Une espèce hybride prolifère au nord du continent américain: née du mélange entre le coyote, le loup et le chien, le "coyloup" se montre si résistant qu'il se compte désormais par millions.
Ce n'est pas un mystère: les loups qui vivent en Ontario, la région la plus peuplée du Canada, manquent cruellement de partenaires sexuels, et ce depuis 100 ou 200 ans. Une situation durable qui les a conduits à s'accoupler... avec des coyotes et des chiens. Ces usages sexuels poussés par un instinct de préservation, très largement répandus, ont conduit petit à petit à la création d'une nouvelle espèce surnommée "coywolf" (ou, en français, "coyloup"). C'est ce que rapporte The Economist.
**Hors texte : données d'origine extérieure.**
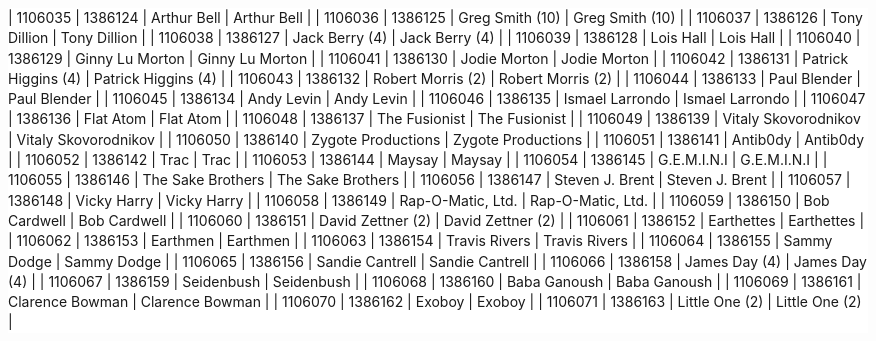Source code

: | 1106035 | 1386124 | Arthur Bell | Arthur Bell |
| 1106036 | 1386125 | Greg Smith (10) | Greg Smith (10) |
| 1106037 | 1386126 | Tony Dillion | Tony Dillion |
| 1106038 | 1386127 | Jack Berry (4) | Jack Berry (4) |
| 1106039 | 1386128 | Lois Hall | Lois Hall |
| 1106040 | 1386129 | Ginny Lu Morton | Ginny Lu Morton |
| 1106041 | 1386130 | Jodie Morton | Jodie Morton |
| 1106042 | 1386131 | Patrick Higgins (4) | Patrick Higgins (4) |
| 1106043 | 1386132 | Robert Morris (2) | Robert Morris (2) |
| 1106044 | 1386133 | Paul Blender | Paul Blender |
| 1106045 | 1386134 | Andy Levin | Andy Levin |
| 1106046 | 1386135 | Ismael Larrondo | Ismael Larrondo |
| 1106047 | 1386136 | Flat Atom | Flat Atom |
| 1106048 | 1386137 | The Fusionist | The Fusionist |
| 1106049 | 1386139 | Vitaly Skovorodnikov | Vitaly Skovorodnikov |
| 1106050 | 1386140 | Zygote Productions | Zygote Productions |
| 1106051 | 1386141 | Antib0dy | Antib0dy |
| 1106052 | 1386142 | Trac | Trac |
| 1106053 | 1386144 | Maysay | Maysay |
| 1106054 | 1386145 | G.E.M.I.N.I | G.E.M.I.N.I |
| 1106055 | 1386146 | The Sake Brothers | The Sake Brothers |
| 1106056 | 1386147 | Steven J. Brent | Steven J. Brent |
| 1106057 | 1386148 | Vicky Harry | Vicky Harry |
| 1106058 | 1386149 | Rap-O-Matic, Ltd. | Rap-O-Matic, Ltd. |
| 1106059 | 1386150 | Bob Cardwell | Bob Cardwell |
| 1106060 | 1386151 | David Zettner (2) | David Zettner (2) |
| 1106061 | 1386152 | Earthettes | Earthettes |
| 1106062 | 1386153 | Earthmen | Earthmen |
| 1106063 | 1386154 | Travis Rivers | Travis Rivers |
| 1106064 | 1386155 | Sammy Dodge | Sammy Dodge |
| 1106065 | 1386156 | Sandie Cantrell | Sandie Cantrell |
| 1106066 | 1386158 | James Day (4) | James Day (4) |
| 1106067 | 1386159 | Seidenbush | Seidenbush |
| 1106068 | 1386160 | Baba Ganoush | Baba Ganoush |
| 1106069 | 1386161 | Clarence Bowman | Clarence Bowman |
| 1106070 | 1386162 | Exoboy | Exoboy |
| 1106071 | 1386163 | Little One (2) | Little One (2) |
Comment en sont-ils arrivés là? On ne sait pas exactement, sinon que les loups ont dû baisser leur niveau d'exigence dans le choix d'un partenaire .
Les loups canadiens et nord-américains ont souffert de la déforestation. Les bois étant rasés pour implanter, à la place, des cultures et de l'élevage, leur environnement naturel s'est vu progressivement réduit. Dans le même temps, la disparition des arbres a attiré les coyotes des plaines et l'homme a amené avec lui les chiens. Voilà comment les loups se sont vus cohabiter avec ses nouveaux voisins.
Mais cela ne suffit pas pour expliquer l'existence du coyloup. Le mélange des espèces animales est rarement une réussite: la plupart du temps, cela donne naissance à des hybrides moins vigoureux que leurs parents, quand ils survivent. De plus, ils ne peuvent généralement pas se reproduire eux-mêmes.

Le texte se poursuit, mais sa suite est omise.